**GOAL OF THE EXERCISE:** Write out every line below again exactly as it stands, skipping each image.

**DATA EXTRACT:**
+---+
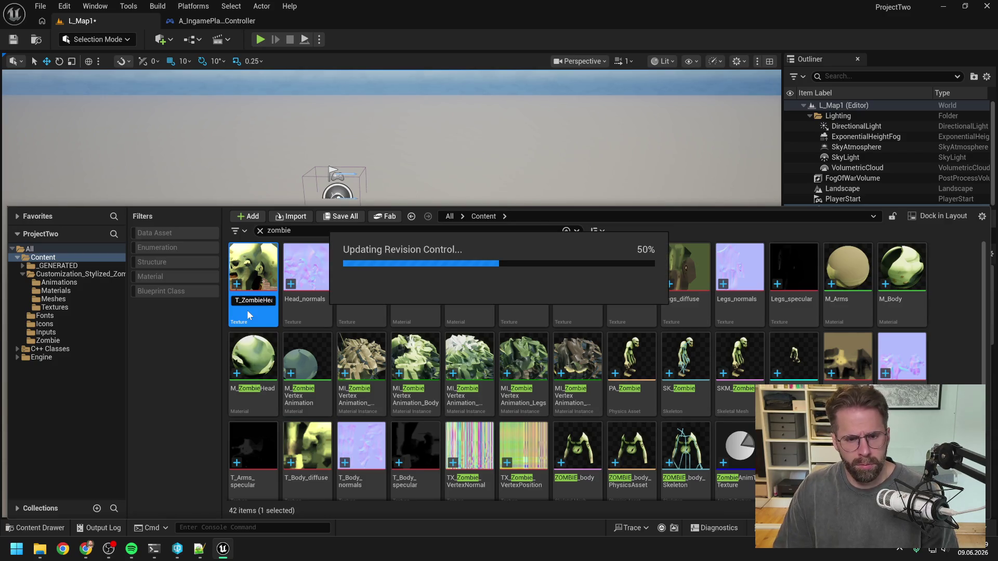
Rename the head normals and specular textures to T_ZombieHead_normals and T_ZombieHead_specular
left_click(254, 311)
key("F2")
+---+
**WRITTEN SOLUTION:**
Rename the head normals and specular textures to T_ZombieHead_normals and T_ZombieHead_specular
left_click(254, 311)
key("F2")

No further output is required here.